The work of the research group called Unit 731 is no longer secret, having figured prominently in news accounts of ongoing demands for reparations on the part of the Chinese. But debut author Barenblatt has been tracking the story for a decade and uncovers some hard-won facts. The unit was founded by a medical doctor named Shiro Ishii, who was inspired to found a biological weapons facility after reading the text of the Geneva Convention of 1925, which specifically forbade biochemical methods of warfare. Ishii petitioned the military command unsuccessfully until, in 1928, a more hawkish regime came into power and pressed the Japanese to invade Manchuria.
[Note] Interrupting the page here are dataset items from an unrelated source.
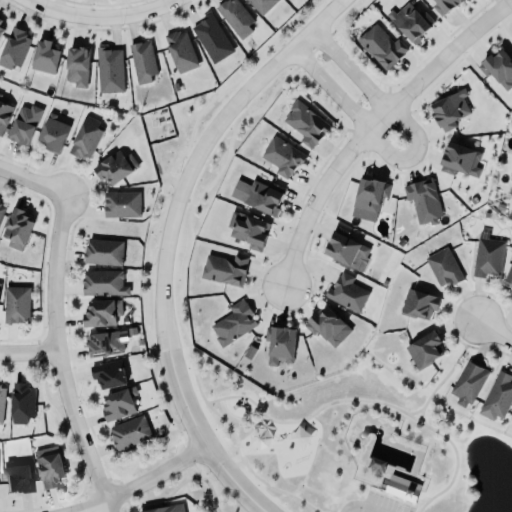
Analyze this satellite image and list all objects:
building: (262, 5)
building: (445, 5)
road: (100, 13)
building: (236, 17)
building: (410, 21)
building: (410, 22)
building: (0, 29)
building: (1, 30)
building: (511, 37)
building: (212, 39)
building: (380, 46)
building: (381, 47)
building: (14, 49)
building: (181, 52)
building: (45, 58)
building: (142, 62)
building: (497, 66)
building: (77, 67)
building: (498, 69)
building: (109, 70)
road: (352, 90)
building: (448, 109)
building: (449, 110)
building: (4, 114)
building: (4, 114)
road: (369, 120)
building: (306, 124)
building: (22, 125)
building: (24, 125)
building: (51, 133)
building: (53, 134)
building: (84, 138)
building: (86, 139)
building: (281, 155)
building: (282, 158)
building: (459, 160)
building: (114, 167)
building: (114, 167)
building: (511, 169)
building: (511, 171)
road: (34, 188)
building: (257, 196)
building: (367, 198)
building: (368, 199)
building: (422, 200)
building: (423, 201)
building: (120, 204)
building: (122, 204)
building: (0, 207)
building: (2, 209)
building: (16, 229)
building: (17, 229)
building: (246, 230)
building: (248, 230)
road: (165, 239)
building: (102, 250)
building: (347, 251)
building: (103, 252)
building: (487, 258)
building: (442, 267)
building: (443, 268)
building: (223, 269)
building: (225, 270)
building: (508, 279)
building: (102, 283)
building: (103, 283)
building: (345, 292)
building: (346, 293)
building: (417, 304)
building: (419, 304)
building: (17, 305)
building: (11, 308)
building: (100, 312)
building: (102, 313)
building: (233, 324)
building: (326, 325)
building: (327, 326)
road: (494, 333)
building: (107, 339)
building: (106, 343)
building: (280, 345)
building: (422, 350)
building: (424, 350)
road: (26, 356)
road: (54, 359)
road: (449, 367)
building: (108, 374)
building: (468, 384)
building: (498, 397)
building: (1, 402)
road: (364, 402)
building: (22, 403)
building: (119, 404)
building: (119, 404)
building: (18, 406)
road: (410, 413)
road: (418, 418)
building: (129, 432)
building: (130, 433)
road: (233, 444)
building: (49, 466)
building: (46, 470)
road: (154, 477)
building: (17, 478)
building: (14, 483)
road: (176, 487)
building: (402, 489)
road: (124, 501)
parking lot: (380, 504)
road: (88, 506)
building: (169, 508)
road: (354, 509)
building: (162, 510)
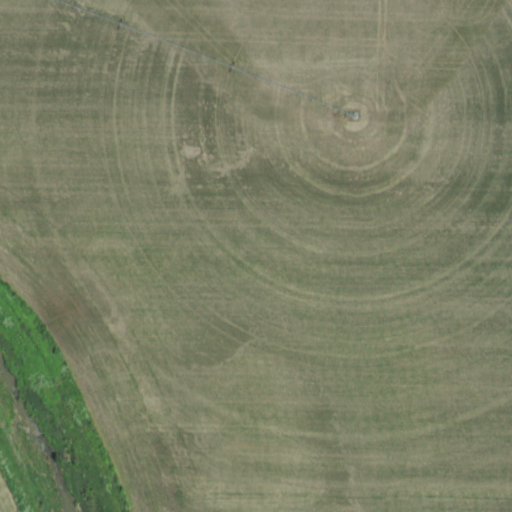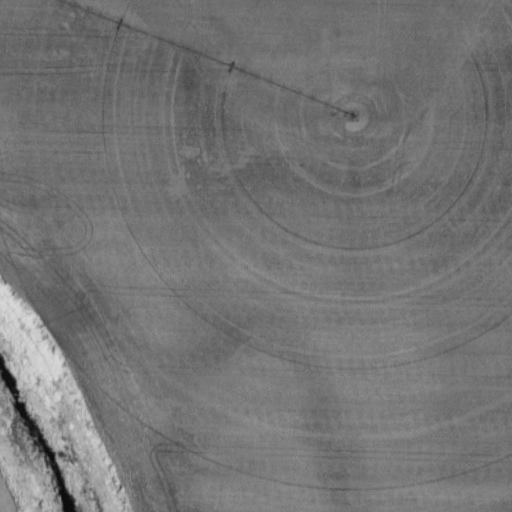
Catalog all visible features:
river: (40, 434)
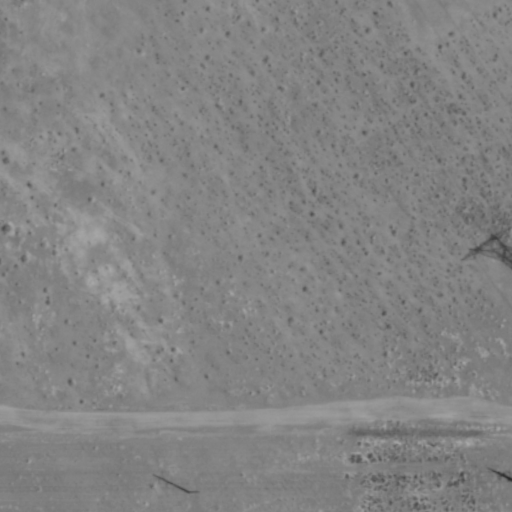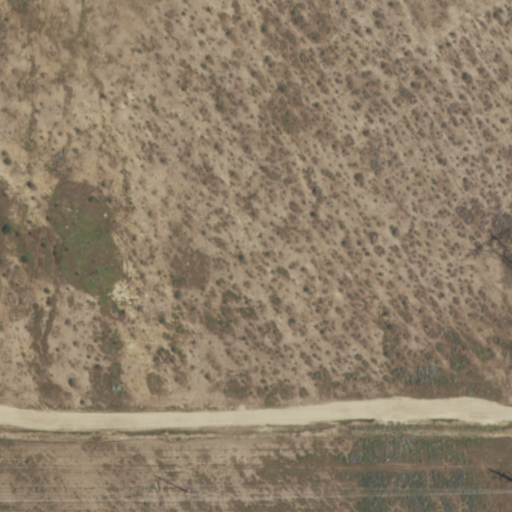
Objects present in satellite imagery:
road: (256, 447)
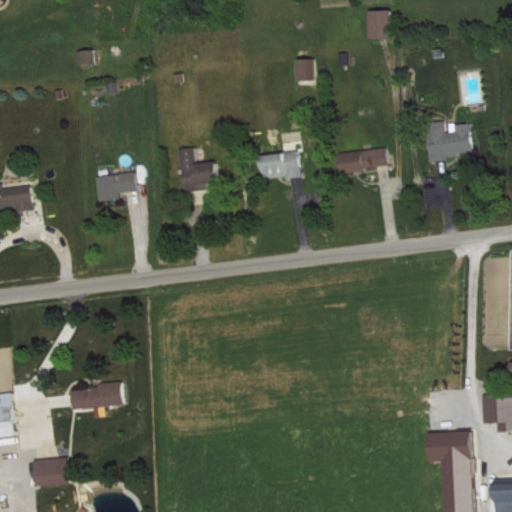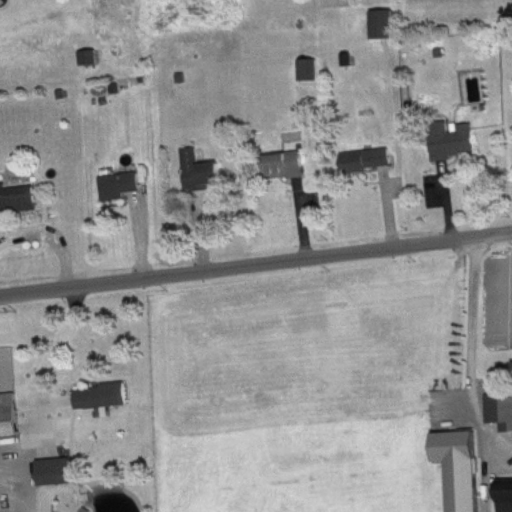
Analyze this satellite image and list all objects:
building: (1, 3)
building: (390, 23)
building: (94, 56)
building: (459, 140)
building: (372, 159)
building: (289, 165)
building: (205, 171)
building: (124, 185)
building: (20, 197)
road: (256, 264)
road: (477, 341)
road: (41, 376)
building: (107, 395)
building: (502, 409)
building: (465, 468)
building: (61, 470)
building: (508, 494)
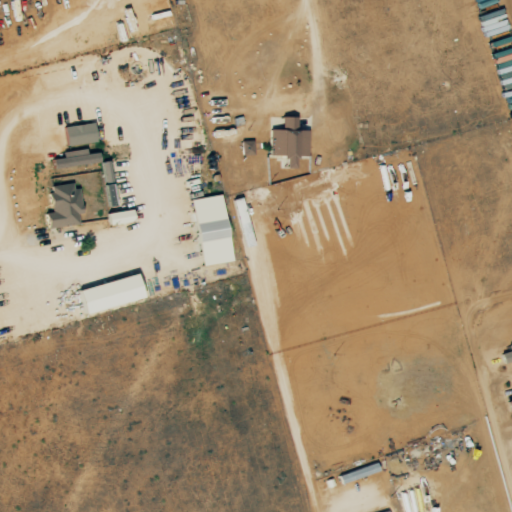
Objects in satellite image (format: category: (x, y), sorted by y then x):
building: (80, 133)
building: (289, 140)
building: (247, 147)
building: (76, 157)
road: (147, 177)
building: (64, 204)
building: (212, 229)
building: (111, 292)
building: (507, 354)
building: (510, 403)
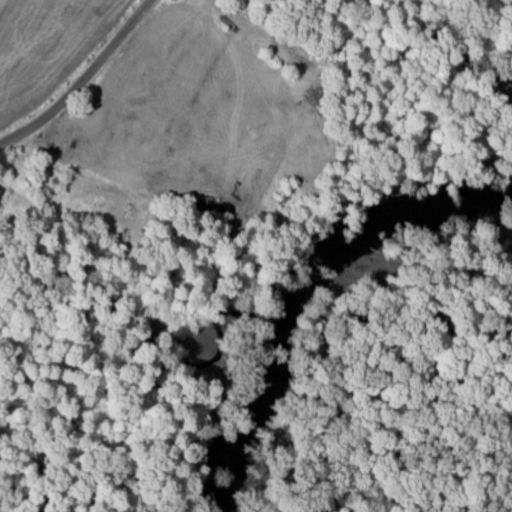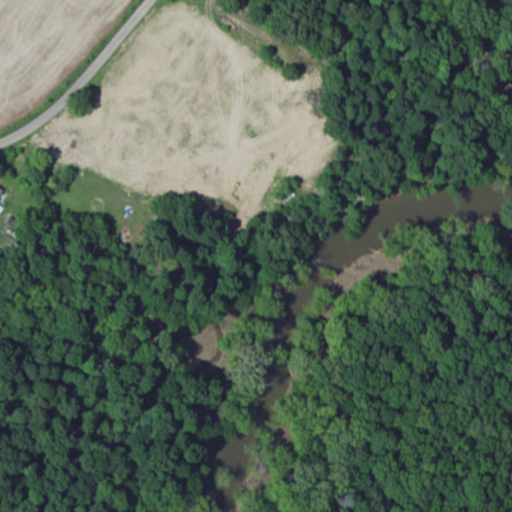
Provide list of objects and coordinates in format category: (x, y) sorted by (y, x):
road: (80, 79)
building: (2, 194)
river: (303, 289)
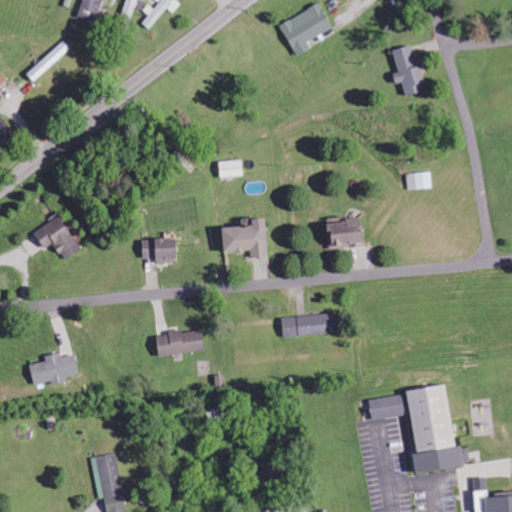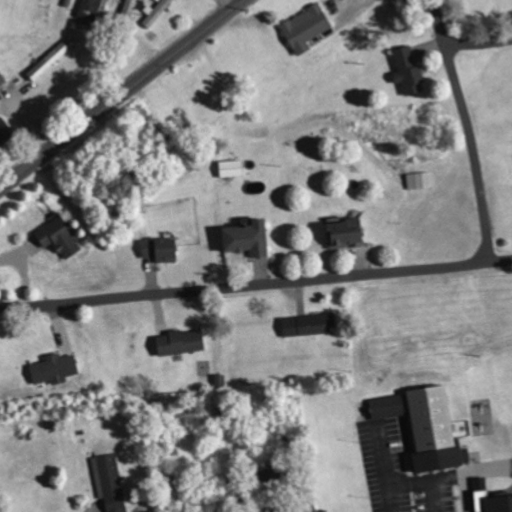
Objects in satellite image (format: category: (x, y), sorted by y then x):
building: (160, 0)
road: (233, 2)
building: (131, 6)
building: (161, 10)
building: (91, 11)
building: (308, 27)
road: (472, 42)
building: (51, 60)
building: (410, 70)
building: (2, 77)
road: (123, 95)
road: (470, 129)
building: (6, 131)
building: (234, 167)
building: (421, 180)
building: (348, 232)
building: (60, 235)
building: (250, 237)
building: (163, 249)
road: (498, 260)
road: (242, 285)
building: (311, 324)
building: (183, 342)
building: (57, 368)
building: (390, 406)
building: (437, 429)
building: (111, 481)
building: (492, 498)
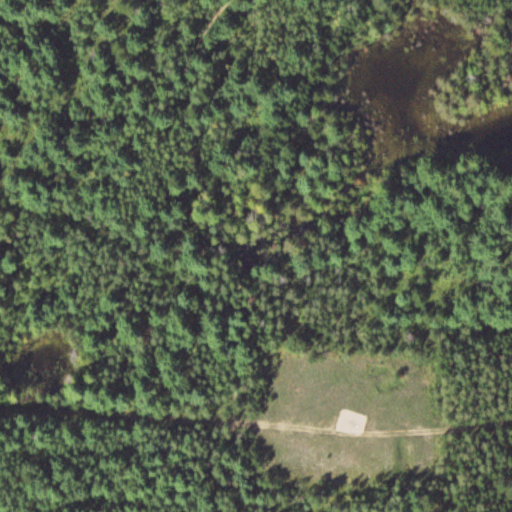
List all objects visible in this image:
road: (207, 265)
road: (256, 424)
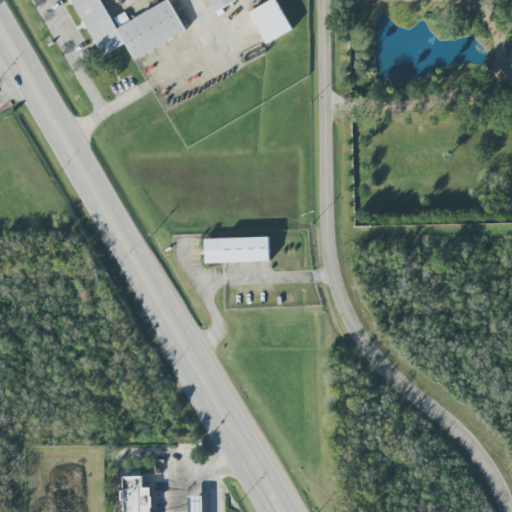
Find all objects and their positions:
road: (469, 1)
building: (219, 4)
building: (122, 19)
building: (271, 21)
building: (130, 28)
road: (504, 28)
road: (201, 53)
road: (505, 68)
road: (76, 72)
road: (455, 88)
road: (119, 102)
building: (237, 250)
road: (141, 262)
road: (229, 278)
road: (336, 289)
road: (198, 470)
road: (225, 488)
road: (207, 491)
building: (137, 495)
building: (196, 504)
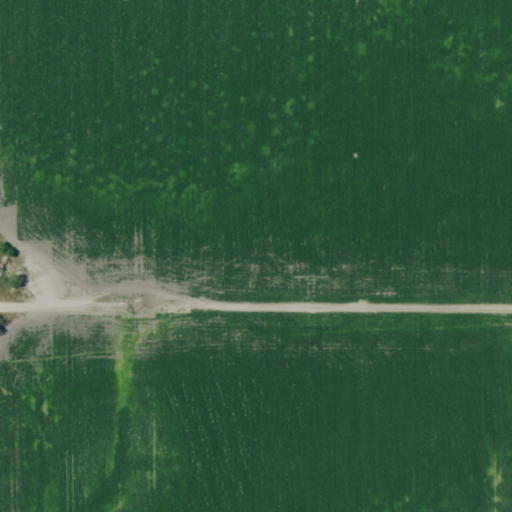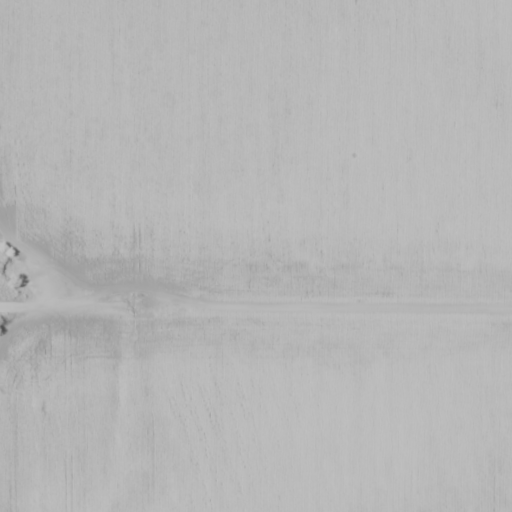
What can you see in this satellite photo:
road: (36, 262)
road: (255, 306)
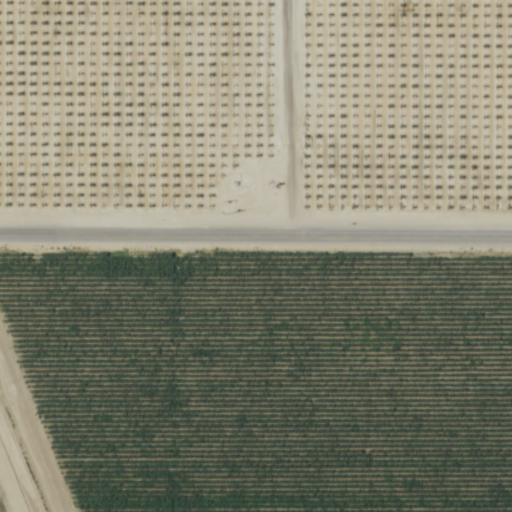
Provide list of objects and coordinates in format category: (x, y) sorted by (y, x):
road: (280, 118)
road: (255, 236)
crop: (266, 381)
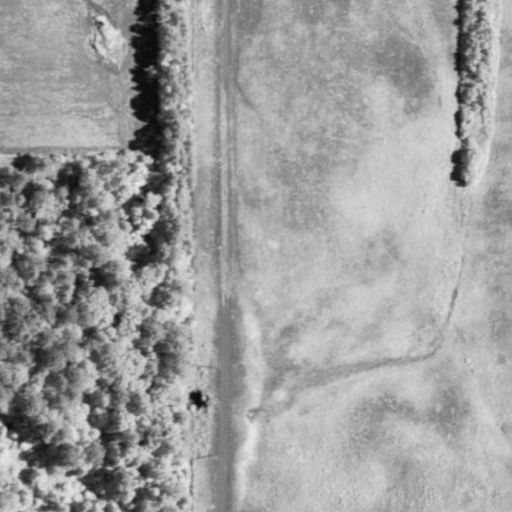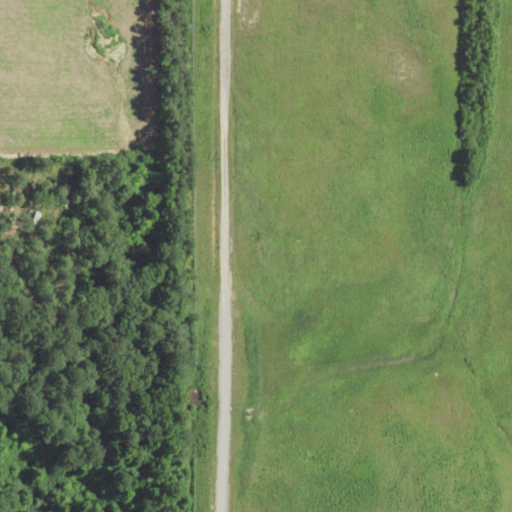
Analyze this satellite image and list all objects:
road: (219, 256)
In 1931, following the so-called Mukden Incident, that invasion was staged, and Ishii’s soldiers concocted dozens of biological weapons to deploy against Chinese soldiers and civilians, as well as Russian and Mongolian troops stationed on the Manchurian frontier; Chinese researchers have estimated that as many as 580,000 people were killed by Japanese germ warfare, and Barenblatt adds that the Allied powers knew of Unit 731 and its terrible program as early as 1939. Barenblatt plainly considers Shiro Ishii to be the Japanese counterpart of Joseph Mengele, writing that he “was the archetype of a highly functioning sociopath, playing the dramatic role of the unstable ‘mad doctor’ with flourish.” Villainous, too, were the cold warriors of the Pentagon, who, after the Japanese surrender, decided to “immunize Japanese [biological warfare] and medical atrocity suspects from prosecution” and spirited away their records of experimentation on unwilling humans. Some of these immunized scientists, Barenblatt notes, went on to found pharmaceutical and biotech companies, one of which sold HIV-tainted blood to Asian and American hospitals in the late 1980s and, under a new name, “lives on even now as a distinct corporate entity within the enormous Mitsubishi conglomerate.”
Yet more illumination of the atrocities of WWII in its vast catalogue of inhumanity.